Die unter dem Begriff Fontanes Handbibliothek zusammengefasste Sammlung ist eine institutionell gewachsene. Er umschreibt einen 168 Bände umfassenden Teilbestand aus Fontanes eigener Bibliothek, also eine Sammlung von Büchern aus Theodor Fontanes Besitz, die sich erhalten hat und die heute im Theodor-Fontane-Archiv bewahrt wird. Die Bedeutung dieses Ausschnitts aus einer Autorenbibliothek ergibt sich zu allererst aus ihrer Provenienz: Fontane hat die Bücher selbst in Händen gehalten und mit ihnen gearbeitet. Zudem ist er Teil der ›Schriftstellerwerkstatt‹, unersetzbar wegen der zahlreichen von Fontane verfassten Marginalien und wertvoll durch die vielen Widmungsexemplare von Freunden und Kollegen.

 (öffnet Vergrößerung des Bildes)Bild: Ernst Kaczynski
Ausschnitt aus Heinrich Heine: Romanzero, 4. Aufl. Hamburg: Hoffmann u. Campe 1852, mit Marginalien von Theodor Fontane

Tatsächlich weisen die erhaltenen Bände unterschiedlichste Lektüre- und Benutzungsspuren auf.

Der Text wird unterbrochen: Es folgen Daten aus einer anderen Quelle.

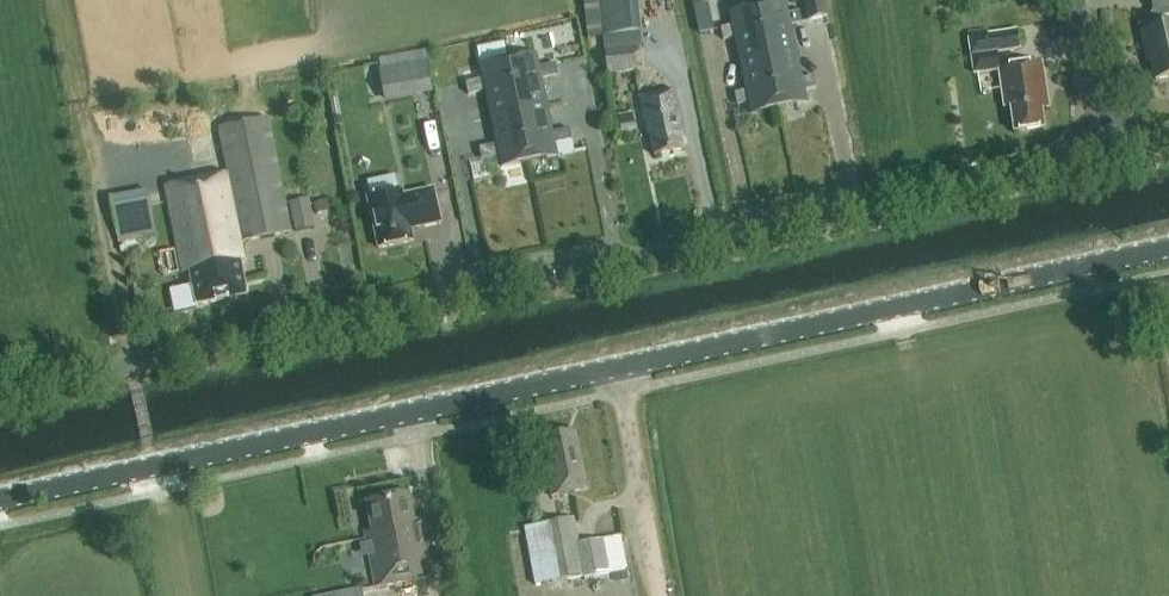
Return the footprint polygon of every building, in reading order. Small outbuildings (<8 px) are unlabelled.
[(641,32),(638,0),(583,0),(588,38),(641,32)] [(807,22),(828,17),(824,0),(802,0),(807,22)] [(1152,11),(1168,8),(1168,0),(1150,0),(1152,11)] [(785,3),(757,8),(768,58),(796,52),(790,26),(801,23),(799,12),(787,14),(785,3)] [(732,26),(720,28),(722,40),(734,37),(740,64),(768,58),(757,8),(729,14),(732,26)] [(699,34),(714,31),(711,17),(696,20),(699,34)] [(1168,77),(1168,27),(1142,33),(1146,52),(1149,51),(1156,80),(1168,77)] [(973,75),(999,71),(1004,107),(1010,106),(1014,133),(1044,128),(1041,109),(1045,108),(1041,83),(1044,82),(1041,63),(1001,69),(998,53),(996,53),(996,51),(1019,48),(1017,30),(987,34),(986,29),(967,32),(973,75)] [(606,74),(636,72),(634,47),(604,49),(606,74)] [(796,52),(768,58),(778,108),(806,102),(804,91),(815,88),(813,77),(801,79),(796,52)] [(535,56),(508,62),(518,112),(546,106),(540,79),(558,76),(555,64),(538,68),(535,56)] [(746,91),(734,93),(736,105),(748,103),(750,114),(778,108),(768,58),(740,64),(746,91)] [(397,66),(403,95),(432,90),(426,61),(397,66)] [(482,79),(465,83),(467,95),(485,91),(490,118),(518,112),(508,62),(480,68),(482,79)] [(655,157),(684,151),(680,133),(683,133),(674,91),(640,98),(647,135),(650,134),(655,157)] [(546,106),(518,112),(529,162),(557,156),(554,144),(571,141),(569,129),(552,133),(546,106)] [(496,144),(479,148),(481,160),(498,156),(501,167),(529,162),(518,112),(490,118),(496,144)] [(242,242),(290,233),(267,119),(218,129),(227,175),(166,187),(183,273),(190,271),(197,305),(245,296),(238,261),(246,260),(242,242)] [(150,188),(113,196),(122,242),(160,234),(150,188)] [(417,228),(441,223),(433,189),(403,196),(402,191),(367,199),(378,249),(413,241),(410,228),(416,227),(417,228)] [(309,199),(289,203),(295,231),(315,227),(309,199)] [(328,201),(313,203),(315,214),(330,211),(328,201)] [(551,497),(588,489),(581,459),(578,459),(573,432),(545,438),(551,464),(544,466),(551,497)] [(376,588),(432,577),(421,521),(414,522),(409,495),(366,503),(372,530),(365,532),(376,588)] [(534,585),(552,582),(608,573),(602,539),(578,544),(573,519),(524,527),(534,585)]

So finden sich zum Beispiel Marginalien verschiedenen Typs: Kommentare, Bewertungen, Textkorrekturen, Varianten, Übersetzungen, Widmungen und Schenkungsvermerke. Hinzu kommen An-, Unter- und Durchstreichungen, Markierungen, Verweise, Stempel, Abdrücke, Eselsohren, Fingerabdrücke, Einlagen und Eingeklebtes. All diese Zeugnisse von Lese-, Arbeits-, Produktions-, Kritik-, Revisions- und Sammlungsprozessen verwischen die Grenze zwischen Bibliothek und Archiv, zwischen Sammlung und Materialfundus.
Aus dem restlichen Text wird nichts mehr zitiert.